The same is true for healthcare. It may surprise many people but one of the biggest issues for the NHS is that of patient confidentiality. While most of us, unfortunately, are more than happy to bore the world with tales of our ailments and treatments, there are very good reasons why we should keep them to ourselves, not least of which is the continuity of our life and health insurance cover.
For hospitals and GP practices, confidentiality is an obsession and this may be leading them to be suspicious of new technologies, especially against a background of media attention on the hacking of large ‘secure’ organisations such as Google and Sony. The reality, of course, is that NFC is an incredibly secure technology with the combination of encryption and near field data exchange limits providing data integrity way beyond hand written notes in paper files.
Some hospitals in the UK are forward thinking and have introduced NFC and RFID, not only for efficiency, but also to improve security.
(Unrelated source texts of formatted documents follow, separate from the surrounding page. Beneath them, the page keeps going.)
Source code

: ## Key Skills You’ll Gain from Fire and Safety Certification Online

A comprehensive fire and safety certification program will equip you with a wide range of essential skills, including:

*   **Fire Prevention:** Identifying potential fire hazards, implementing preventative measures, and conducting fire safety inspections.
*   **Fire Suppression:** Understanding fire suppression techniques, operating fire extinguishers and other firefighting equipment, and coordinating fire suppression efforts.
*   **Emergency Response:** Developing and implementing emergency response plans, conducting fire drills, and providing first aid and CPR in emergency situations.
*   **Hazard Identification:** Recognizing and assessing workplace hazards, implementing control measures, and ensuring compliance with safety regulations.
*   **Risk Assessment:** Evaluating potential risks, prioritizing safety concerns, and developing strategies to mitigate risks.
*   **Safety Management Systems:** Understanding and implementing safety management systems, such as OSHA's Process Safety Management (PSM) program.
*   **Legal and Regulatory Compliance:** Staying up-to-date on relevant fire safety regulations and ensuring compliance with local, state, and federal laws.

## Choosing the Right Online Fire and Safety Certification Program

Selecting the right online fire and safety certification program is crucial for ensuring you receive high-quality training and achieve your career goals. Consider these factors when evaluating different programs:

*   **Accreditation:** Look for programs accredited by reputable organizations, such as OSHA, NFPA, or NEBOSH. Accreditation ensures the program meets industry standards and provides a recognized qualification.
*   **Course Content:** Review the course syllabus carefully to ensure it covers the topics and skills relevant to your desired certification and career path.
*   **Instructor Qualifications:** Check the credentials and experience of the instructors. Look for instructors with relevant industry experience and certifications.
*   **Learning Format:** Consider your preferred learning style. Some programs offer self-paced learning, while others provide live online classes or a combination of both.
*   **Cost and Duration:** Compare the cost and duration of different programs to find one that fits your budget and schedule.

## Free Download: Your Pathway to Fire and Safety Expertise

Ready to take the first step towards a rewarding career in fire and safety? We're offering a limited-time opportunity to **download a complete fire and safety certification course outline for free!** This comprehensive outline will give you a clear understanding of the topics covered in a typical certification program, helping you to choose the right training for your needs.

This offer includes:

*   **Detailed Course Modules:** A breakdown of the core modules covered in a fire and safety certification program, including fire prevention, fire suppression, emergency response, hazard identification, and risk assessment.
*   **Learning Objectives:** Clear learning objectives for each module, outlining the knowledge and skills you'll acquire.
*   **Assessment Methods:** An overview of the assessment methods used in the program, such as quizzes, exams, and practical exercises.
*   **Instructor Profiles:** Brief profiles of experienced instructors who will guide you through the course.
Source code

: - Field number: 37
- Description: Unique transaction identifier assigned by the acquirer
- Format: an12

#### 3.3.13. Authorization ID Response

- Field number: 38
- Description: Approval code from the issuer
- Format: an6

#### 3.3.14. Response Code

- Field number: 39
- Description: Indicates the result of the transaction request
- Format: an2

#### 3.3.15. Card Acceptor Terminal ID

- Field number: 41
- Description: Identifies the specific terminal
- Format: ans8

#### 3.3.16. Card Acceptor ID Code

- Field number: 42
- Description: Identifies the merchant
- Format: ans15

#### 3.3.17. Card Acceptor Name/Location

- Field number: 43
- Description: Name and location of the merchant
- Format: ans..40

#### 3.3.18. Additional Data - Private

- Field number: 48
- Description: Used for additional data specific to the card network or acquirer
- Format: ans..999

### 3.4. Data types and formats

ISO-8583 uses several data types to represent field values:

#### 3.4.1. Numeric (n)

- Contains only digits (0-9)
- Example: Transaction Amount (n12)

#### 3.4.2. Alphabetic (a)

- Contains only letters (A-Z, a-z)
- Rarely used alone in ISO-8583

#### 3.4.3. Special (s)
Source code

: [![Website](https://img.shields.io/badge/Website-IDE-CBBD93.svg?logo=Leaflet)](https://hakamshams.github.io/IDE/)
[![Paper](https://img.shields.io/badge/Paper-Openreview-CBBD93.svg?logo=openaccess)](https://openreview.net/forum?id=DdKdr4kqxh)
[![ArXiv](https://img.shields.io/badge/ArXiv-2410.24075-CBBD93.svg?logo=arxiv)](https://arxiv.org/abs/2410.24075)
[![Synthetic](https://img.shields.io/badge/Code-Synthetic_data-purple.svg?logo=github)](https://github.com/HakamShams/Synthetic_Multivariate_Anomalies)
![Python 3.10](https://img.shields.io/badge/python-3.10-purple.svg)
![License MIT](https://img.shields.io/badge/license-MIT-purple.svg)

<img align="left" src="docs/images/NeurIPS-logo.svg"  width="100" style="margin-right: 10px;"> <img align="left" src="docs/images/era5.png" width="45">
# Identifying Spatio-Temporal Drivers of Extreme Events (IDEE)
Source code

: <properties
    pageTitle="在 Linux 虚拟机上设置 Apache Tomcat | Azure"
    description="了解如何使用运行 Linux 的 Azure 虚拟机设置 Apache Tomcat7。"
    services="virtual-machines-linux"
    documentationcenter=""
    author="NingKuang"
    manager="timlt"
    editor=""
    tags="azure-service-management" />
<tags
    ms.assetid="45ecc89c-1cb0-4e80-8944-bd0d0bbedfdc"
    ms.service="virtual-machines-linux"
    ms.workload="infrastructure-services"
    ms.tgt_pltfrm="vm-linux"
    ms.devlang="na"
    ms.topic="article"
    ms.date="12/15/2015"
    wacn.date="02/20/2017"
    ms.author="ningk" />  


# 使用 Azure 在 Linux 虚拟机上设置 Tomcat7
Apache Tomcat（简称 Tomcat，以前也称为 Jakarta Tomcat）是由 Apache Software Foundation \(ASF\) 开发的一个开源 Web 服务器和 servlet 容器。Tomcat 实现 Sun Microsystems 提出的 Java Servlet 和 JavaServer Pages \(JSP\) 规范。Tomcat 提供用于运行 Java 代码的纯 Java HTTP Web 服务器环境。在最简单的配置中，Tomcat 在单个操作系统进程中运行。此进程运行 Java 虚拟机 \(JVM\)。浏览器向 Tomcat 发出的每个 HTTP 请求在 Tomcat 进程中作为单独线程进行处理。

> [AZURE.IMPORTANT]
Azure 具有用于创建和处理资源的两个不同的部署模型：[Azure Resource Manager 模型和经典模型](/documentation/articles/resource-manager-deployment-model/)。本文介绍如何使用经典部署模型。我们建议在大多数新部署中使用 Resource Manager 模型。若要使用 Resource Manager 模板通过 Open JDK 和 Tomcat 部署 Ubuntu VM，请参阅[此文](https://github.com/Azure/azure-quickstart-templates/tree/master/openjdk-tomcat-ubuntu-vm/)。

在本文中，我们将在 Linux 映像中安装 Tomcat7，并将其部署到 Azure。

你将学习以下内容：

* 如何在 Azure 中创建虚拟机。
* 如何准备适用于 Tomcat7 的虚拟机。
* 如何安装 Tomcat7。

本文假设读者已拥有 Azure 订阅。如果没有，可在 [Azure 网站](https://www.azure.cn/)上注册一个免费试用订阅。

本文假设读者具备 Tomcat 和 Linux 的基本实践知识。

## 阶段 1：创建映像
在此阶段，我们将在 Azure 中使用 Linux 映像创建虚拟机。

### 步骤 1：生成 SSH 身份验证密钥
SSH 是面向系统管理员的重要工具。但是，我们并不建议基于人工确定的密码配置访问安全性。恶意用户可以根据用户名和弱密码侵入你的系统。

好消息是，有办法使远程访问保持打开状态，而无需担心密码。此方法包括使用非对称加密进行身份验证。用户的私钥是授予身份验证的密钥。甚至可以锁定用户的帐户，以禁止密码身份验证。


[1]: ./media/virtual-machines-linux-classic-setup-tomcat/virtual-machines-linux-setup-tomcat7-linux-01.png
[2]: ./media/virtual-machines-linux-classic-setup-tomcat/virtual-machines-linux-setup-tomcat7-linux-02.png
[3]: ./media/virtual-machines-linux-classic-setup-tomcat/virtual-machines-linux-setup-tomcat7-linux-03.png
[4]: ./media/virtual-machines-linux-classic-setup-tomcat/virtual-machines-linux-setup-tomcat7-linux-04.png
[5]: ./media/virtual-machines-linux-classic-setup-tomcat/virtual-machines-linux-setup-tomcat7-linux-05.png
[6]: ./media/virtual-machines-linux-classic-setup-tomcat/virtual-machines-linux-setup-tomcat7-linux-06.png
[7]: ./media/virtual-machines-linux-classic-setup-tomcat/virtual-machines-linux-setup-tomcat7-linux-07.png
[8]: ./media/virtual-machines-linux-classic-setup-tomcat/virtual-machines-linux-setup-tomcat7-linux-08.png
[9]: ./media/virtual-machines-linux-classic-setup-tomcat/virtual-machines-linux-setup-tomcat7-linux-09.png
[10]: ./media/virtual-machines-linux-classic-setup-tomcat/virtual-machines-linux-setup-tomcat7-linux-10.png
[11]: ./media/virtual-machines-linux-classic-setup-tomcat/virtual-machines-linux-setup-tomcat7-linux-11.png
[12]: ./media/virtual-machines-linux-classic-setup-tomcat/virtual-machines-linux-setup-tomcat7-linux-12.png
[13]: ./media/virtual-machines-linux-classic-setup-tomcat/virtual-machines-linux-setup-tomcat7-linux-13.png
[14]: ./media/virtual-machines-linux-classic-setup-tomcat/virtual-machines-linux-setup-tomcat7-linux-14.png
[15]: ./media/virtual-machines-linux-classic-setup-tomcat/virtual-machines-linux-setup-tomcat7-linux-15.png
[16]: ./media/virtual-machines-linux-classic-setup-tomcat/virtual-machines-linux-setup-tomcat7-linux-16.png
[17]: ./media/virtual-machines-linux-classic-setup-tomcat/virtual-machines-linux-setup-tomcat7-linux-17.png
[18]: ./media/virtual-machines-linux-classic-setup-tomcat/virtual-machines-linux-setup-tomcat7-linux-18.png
Several have installed the technology on children’s wards to control access, and also in the mental health sector, to allow patients a degree of freedom using NFC and RTLS to keep track of their location.
Companies like NFC Direct are doing their bit by talking to the health authorities and providing demonstrations of how NFC can be deployed at very reasonable cost, especially when measured against the huge savings and efficiencies that can be and are being achieved elsewhere. It’s up to those in charge of the NHS to grab the opportunities to use technology to improve clinical outcomes; the prize is simply there for the taking.